## Job 1
Reproduce the Firecracker conclusion text in full, word for word.

Microarchitectural Security of AWS Firecracker VMM: Conclusion, Acknowledgments, and References

cover
13 Jun 2024

Authors:

(1) Zane Weissman, Worcester Polytechnic Institute Worcester, MA, USA {zweissman@wpi.edu};

(2) Thomas Eisenbarth, University of Lübeck Lübeck, S-H, Germany {thomas.eisenbarth@uni-luebeck.de};

(3) Thore Tiemann, University of Lübeck Lübeck, S-H, Germany {t.tiemann@uni-luebeck.de};

(4) Berk Sunar, Worcester Polytechnic Institute Worcester, MA, USA {sunar@wpi.edu}.

6. CONCLUSIONS

Cloud technologies constantly shift to meet the needs of their customers. At the same time, CSPs aim for maximizing efficiency and profit, which incentivizes serverless CSPs to over-commit available compute resources. While this is reasonable from an economic perspective, the resulting system behavior can be disastrous in the context of microarchitectural attacks that exploit shared hardware resources. In the past few years, the microarchitectural threat landscape changed frequently and rapidly. There mitigations that work reasonably well to prevent many attacks, but they often lead to significant performance costs, which forces CSPs to find a tradeoff between economic value and security. Furthermore, some microarchitectural attacks simply are not hindered by existing mitigations. The CSP customers have little control over the microarchitectural defenses deployed and must trust their providers to keep up with the pace of microarchitectural attack and mitigation development. Defense-in-depth requires security at every level, from the microcode to VMM to container. Each system must be considered as a whole, as some protections at one system level may open a vulnerabilities at another.

## Job 2
In the records, write out the stretch from the line containing "### Dhanam defined" through the line containing "Other miscellaneous changes" with "full node" changed to "complete node" and everything else left as it is. Give only those lines.

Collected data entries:
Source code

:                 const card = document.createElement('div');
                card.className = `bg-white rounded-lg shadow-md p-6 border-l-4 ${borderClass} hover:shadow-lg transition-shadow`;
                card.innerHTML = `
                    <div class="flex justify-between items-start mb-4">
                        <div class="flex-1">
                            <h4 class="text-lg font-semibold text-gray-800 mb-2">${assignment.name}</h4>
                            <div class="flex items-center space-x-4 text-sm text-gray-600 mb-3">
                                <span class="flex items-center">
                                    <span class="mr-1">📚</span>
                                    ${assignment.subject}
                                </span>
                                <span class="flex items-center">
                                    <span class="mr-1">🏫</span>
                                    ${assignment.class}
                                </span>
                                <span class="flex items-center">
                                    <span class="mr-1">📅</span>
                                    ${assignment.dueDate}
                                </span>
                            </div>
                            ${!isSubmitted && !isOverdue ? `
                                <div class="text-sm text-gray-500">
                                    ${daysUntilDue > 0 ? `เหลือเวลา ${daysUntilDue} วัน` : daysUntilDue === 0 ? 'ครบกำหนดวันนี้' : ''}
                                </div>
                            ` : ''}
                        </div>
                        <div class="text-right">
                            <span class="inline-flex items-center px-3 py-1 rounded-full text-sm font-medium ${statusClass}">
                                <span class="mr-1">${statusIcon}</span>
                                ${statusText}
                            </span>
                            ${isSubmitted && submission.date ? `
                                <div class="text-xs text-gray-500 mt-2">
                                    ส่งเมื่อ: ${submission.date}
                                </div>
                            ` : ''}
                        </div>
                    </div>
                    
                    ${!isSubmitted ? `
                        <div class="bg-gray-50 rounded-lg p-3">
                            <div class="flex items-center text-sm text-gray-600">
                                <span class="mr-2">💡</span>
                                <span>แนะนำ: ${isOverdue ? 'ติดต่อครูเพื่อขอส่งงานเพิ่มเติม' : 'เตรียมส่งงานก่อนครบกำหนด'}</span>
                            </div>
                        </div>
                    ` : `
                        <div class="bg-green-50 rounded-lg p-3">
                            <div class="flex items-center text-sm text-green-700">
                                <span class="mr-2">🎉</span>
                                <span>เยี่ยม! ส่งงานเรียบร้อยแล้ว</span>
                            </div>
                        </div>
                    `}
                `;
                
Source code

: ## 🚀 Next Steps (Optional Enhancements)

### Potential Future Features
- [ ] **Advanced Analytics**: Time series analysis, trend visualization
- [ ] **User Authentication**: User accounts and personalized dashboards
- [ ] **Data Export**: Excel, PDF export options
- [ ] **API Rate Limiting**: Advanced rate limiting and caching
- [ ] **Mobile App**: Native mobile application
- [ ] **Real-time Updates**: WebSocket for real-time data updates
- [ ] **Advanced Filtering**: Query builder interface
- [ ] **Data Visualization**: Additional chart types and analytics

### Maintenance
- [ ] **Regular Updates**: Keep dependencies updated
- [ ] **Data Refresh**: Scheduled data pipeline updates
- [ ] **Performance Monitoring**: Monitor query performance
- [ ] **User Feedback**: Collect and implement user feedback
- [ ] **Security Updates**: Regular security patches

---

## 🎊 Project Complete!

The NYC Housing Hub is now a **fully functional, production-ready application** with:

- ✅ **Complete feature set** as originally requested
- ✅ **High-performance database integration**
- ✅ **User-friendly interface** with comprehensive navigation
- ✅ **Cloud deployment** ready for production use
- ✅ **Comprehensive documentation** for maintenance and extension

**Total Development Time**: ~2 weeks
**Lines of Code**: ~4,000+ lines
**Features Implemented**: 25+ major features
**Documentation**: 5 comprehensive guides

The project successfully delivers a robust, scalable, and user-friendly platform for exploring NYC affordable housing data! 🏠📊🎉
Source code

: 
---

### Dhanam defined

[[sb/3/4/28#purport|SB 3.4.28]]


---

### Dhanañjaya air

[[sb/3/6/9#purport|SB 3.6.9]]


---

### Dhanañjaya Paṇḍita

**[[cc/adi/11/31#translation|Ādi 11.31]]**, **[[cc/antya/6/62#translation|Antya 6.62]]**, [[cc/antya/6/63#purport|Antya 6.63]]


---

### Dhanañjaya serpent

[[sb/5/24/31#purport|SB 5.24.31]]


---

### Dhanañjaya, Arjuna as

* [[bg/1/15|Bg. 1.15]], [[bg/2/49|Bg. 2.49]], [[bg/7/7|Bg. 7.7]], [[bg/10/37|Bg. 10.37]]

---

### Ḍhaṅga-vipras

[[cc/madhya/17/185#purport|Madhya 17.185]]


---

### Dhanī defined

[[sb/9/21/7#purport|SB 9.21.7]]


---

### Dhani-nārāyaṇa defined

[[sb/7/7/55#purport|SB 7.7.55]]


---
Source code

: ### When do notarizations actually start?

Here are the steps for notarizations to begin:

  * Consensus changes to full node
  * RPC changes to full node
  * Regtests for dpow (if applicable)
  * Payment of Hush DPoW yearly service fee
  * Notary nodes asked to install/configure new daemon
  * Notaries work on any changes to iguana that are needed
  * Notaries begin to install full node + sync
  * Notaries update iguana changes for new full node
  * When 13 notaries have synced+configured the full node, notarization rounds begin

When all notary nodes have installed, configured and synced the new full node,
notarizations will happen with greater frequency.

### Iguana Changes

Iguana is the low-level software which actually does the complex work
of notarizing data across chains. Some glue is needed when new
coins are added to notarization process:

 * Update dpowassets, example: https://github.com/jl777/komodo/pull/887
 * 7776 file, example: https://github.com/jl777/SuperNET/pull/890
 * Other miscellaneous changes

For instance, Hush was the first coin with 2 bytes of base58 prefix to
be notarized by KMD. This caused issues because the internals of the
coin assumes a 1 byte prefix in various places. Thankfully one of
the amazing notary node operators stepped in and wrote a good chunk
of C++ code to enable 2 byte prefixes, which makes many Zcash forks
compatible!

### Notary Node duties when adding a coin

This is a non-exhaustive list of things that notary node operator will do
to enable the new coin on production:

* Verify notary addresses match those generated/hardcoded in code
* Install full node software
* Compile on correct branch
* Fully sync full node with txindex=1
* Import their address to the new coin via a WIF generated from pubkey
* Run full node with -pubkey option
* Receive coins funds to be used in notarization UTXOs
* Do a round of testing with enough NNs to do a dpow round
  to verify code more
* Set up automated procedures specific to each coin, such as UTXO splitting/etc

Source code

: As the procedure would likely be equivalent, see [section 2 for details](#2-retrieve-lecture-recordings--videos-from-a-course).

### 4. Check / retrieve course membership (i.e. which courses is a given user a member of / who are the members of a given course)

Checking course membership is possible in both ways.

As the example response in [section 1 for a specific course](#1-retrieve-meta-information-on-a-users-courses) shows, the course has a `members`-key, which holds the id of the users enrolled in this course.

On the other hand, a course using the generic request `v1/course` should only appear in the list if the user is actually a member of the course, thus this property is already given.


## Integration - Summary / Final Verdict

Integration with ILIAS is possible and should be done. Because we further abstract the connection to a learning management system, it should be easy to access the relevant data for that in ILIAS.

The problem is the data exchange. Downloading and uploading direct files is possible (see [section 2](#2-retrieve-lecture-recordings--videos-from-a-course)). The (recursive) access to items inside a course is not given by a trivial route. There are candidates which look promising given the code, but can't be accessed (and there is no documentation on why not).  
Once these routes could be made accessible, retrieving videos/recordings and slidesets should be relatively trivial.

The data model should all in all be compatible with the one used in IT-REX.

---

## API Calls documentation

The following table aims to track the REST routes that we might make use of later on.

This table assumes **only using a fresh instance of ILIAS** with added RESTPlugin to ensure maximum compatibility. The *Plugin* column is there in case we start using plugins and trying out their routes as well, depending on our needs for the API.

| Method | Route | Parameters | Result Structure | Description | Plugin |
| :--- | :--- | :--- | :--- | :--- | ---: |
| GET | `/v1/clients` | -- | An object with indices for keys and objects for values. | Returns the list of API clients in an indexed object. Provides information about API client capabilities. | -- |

## Final answer 1
Microarchitectural Security of AWS Firecracker VMM: Conclusion, Acknowledgments, and References

cover
13 Jun 2024

Authors:

(1) Zane Weissman, Worcester Polytechnic Institute Worcester, MA, USA {zweissman@wpi.edu};

(2) Thomas Eisenbarth, University of Lübeck Lübeck, S-H, Germany {thomas.eisenbarth@uni-luebeck.de};

(3) Thore Tiemann, University of Lübeck Lübeck, S-H, Germany {t.tiemann@uni-luebeck.de};

(4) Berk Sunar, Worcester Polytechnic Institute Worcester, MA, USA {sunar@wpi.edu}.

6. CONCLUSIONS

Cloud technologies constantly shift to meet the needs of their customers. At the same time, CSPs aim for maximizing efficiency and profit, which incentivizes serverless CSPs to over-commit available compute resources. While this is reasonable from an economic perspective, the resulting system behavior can be disastrous in the context of microarchitectural attacks that exploit shared hardware resources. In the past few years, the microarchitectural threat landscape changed frequently and rapidly. There mitigations that work reasonably well to prevent many attacks, but they often lead to significant performance costs, which forces CSPs to find a tradeoff between economic value and security. Furthermore, some microarchitectural attacks simply are not hindered by existing mitigations. The CSP customers have little control over the microarchitectural defenses deployed and must trust their providers to keep up with the pace of microarchitectural attack and mitigation development. Defense-in-depth requires security at every level, from the microcode to VMM to container. Each system must be considered as a whole, as some protections at one system level may open a vulnerabilities at another.

## Final answer 2
### Dhanam defined

[[sb/3/4/28#purport|SB 3.4.28]]


---

### Dhanañjaya air

[[sb/3/6/9#purport|SB 3.6.9]]


---

### Dhanañjaya Paṇḍita

**[[cc/adi/11/31#translation|Ādi 11.31]]**, **[[cc/antya/6/62#translation|Antya 6.62]]**, [[cc/antya/6/63#purport|Antya 6.63]]


---

### Dhanañjaya serpent

[[sb/5/24/31#purport|SB 5.24.31]]


---

### Dhanañjaya, Arjuna as

* [[bg/1/15|Bg. 1.15]], [[bg/2/49|Bg. 2.49]], [[bg/7/7|Bg. 7.7]], [[bg/10/37|Bg. 10.37]]

---

### Ḍhaṅga-vipras

[[cc/madhya/17/185#purport|Madhya 17.185]]


---

### Dhanī defined

[[sb/9/21/7#purport|SB 9.21.7]]


---

### Dhani-nārāyaṇa defined

[[sb/7/7/55#purport|SB 7.7.55]]


---
Source code

: ### When do notarizations actually start?

Here are the steps for notarizations to begin:

  * Consensus changes to complete node
  * RPC changes to complete node
  * Regtests for dpow (if applicable)
  * Payment of Hush DPoW yearly service fee
  * Notary nodes asked to install/configure new daemon
  * Notaries work on any changes to iguana that are needed
  * Notaries begin to install complete node + sync
  * Notaries update iguana changes for new complete node
  * When 13 notaries have synced+configured the complete node, notarization rounds begin

When all notary nodes have installed, configured and synced the new complete node,
notarizations will happen with greater frequency.

### Iguana Changes

Iguana is the low-level software which actually does the complex work
of notarizing data across chains. Some glue is needed when new
coins are added to notarization process:

 * Update dpowassets, example: https://github.com/jl777/komodo/pull/887
 * 7776 file, example: https://github.com/jl777/SuperNET/pull/890
 * Other miscellaneous changes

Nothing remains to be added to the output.